Œuvre charnière qui fascinera Ravel comme Puccini lors de sa création, elle n'est pas si souvent que cela donnée. Quand elle l'est, ce n'est pas souvent avec le naturel de jeunes gens qui ont assimilé ce langage bien mieux que leurs prédécesseurs. De sorte qu'il n'y a finalement pas de grand écart à faire pour apprécier le Tango Ballade de Weill, ou La Complainte de Mackie le surineur, la Chanson de Barbara, Surabaya Johnny ou Youkali. La voix de la chanteuse fait ici aussi merveille, tant elle a gardé quelque chose de l'enfance et dit beaucoup du trouble qu'inspirent cette musique lancinante et ces textes qui rencontrèrent immédiatement le succès au point qu'en 1931, Pabst en fera deux films tournés simultanément, le premier tourné en allemand avec la grande Lotte Lenya et le second en français avec Margo Lion. Le fado donné en bis surprend mais donne la chair de poule. On rêve retrouver ce groupe dans un concert qui réunirait chansons de cabaret et quelques larmes de Lisbonne et de Porto.
Deux heures plus tard, Vadim Repin et Andrei Korobeinikov entrent en scène pour un programme qui remonte dans le temps : partant de la Sonate pour violon et piano de Debussy dans laquelle ils se cherchent un peu, les voici à l'aise et bien sonnants dans une Sonate n° 3 de Grieg lyrique, passionnée, romantique qui convoque le souvenir de Fritz Kreisler et de Sergueï Rachmaninov qui l'ont enregistrée à la fin des années 1920. Les deux musiciens nous entrainent dans leur rêve dans le deuxième mouvement et construisent magistralement le finale dont le grand thème nostalgique pourrait être d'Ernest Chausson.
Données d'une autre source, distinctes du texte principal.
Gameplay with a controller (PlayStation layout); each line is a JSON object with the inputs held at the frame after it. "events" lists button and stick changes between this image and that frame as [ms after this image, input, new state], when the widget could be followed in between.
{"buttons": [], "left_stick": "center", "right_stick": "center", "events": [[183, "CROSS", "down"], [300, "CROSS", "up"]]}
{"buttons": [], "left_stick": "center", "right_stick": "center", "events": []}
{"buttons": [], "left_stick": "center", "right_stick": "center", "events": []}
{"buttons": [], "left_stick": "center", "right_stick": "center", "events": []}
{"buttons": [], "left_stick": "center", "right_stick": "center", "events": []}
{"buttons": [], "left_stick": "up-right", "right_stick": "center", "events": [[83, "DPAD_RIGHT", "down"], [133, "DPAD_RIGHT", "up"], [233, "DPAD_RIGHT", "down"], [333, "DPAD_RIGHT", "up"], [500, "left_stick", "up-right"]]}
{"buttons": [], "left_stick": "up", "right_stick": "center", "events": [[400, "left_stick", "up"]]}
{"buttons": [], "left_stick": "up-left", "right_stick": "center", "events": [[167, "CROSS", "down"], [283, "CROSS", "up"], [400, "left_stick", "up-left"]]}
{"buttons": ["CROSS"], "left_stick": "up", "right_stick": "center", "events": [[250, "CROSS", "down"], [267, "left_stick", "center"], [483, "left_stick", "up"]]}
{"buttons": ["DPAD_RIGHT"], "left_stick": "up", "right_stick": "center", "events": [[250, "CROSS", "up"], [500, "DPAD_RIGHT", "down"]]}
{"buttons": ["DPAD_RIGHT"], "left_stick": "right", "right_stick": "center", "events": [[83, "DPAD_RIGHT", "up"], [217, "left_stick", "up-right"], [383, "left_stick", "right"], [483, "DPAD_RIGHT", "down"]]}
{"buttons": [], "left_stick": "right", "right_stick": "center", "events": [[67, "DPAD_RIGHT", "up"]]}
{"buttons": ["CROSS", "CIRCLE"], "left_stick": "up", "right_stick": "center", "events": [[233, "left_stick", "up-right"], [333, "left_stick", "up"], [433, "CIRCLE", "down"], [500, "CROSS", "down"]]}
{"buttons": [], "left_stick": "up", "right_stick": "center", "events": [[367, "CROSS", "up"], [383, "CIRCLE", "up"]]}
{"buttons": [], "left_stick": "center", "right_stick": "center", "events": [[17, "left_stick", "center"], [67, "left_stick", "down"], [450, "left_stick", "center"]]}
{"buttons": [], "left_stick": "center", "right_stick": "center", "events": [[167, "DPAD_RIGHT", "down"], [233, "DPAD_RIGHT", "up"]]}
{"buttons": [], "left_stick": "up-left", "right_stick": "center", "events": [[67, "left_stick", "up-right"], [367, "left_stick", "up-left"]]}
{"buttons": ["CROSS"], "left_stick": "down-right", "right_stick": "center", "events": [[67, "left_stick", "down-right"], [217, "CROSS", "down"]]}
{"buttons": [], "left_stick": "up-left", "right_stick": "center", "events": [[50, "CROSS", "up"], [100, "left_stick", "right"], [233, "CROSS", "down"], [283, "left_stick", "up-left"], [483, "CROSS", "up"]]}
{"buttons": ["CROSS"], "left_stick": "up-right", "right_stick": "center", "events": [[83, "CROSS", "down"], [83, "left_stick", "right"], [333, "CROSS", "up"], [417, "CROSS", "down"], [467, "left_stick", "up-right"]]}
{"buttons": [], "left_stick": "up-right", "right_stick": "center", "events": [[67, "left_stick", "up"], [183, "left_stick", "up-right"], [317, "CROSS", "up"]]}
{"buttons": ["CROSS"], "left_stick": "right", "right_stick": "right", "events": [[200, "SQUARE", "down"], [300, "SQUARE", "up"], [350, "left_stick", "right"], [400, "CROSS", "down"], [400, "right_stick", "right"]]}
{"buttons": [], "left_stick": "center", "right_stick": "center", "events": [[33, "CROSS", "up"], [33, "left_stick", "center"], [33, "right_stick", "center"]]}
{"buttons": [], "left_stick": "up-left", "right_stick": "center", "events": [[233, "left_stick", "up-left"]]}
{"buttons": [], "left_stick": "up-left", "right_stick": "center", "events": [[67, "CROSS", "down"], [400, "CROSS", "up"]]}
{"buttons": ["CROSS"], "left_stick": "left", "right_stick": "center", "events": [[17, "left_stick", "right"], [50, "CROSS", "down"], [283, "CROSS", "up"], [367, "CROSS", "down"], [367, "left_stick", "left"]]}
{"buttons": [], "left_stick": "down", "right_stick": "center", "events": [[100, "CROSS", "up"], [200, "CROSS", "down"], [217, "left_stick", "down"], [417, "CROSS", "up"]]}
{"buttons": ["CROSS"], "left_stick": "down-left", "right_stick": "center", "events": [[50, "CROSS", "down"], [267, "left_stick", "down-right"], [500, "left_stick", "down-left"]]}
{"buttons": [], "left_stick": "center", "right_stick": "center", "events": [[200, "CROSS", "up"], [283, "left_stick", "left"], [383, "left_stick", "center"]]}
Leur interprétation engagée et noble nous conduit naturellement vers une Sonate de César Franck éloquente, ardente, rêveuse, grandiose, emportée, jouée sans réserve expressive, mais – pardon pour l'image – avec un cœur gros comme ça et une tenue musicale magnifiée par des sonorités somptueuses.
Le voyage d'Alain a été pris en charge par le Festival de la Grange de Meslay.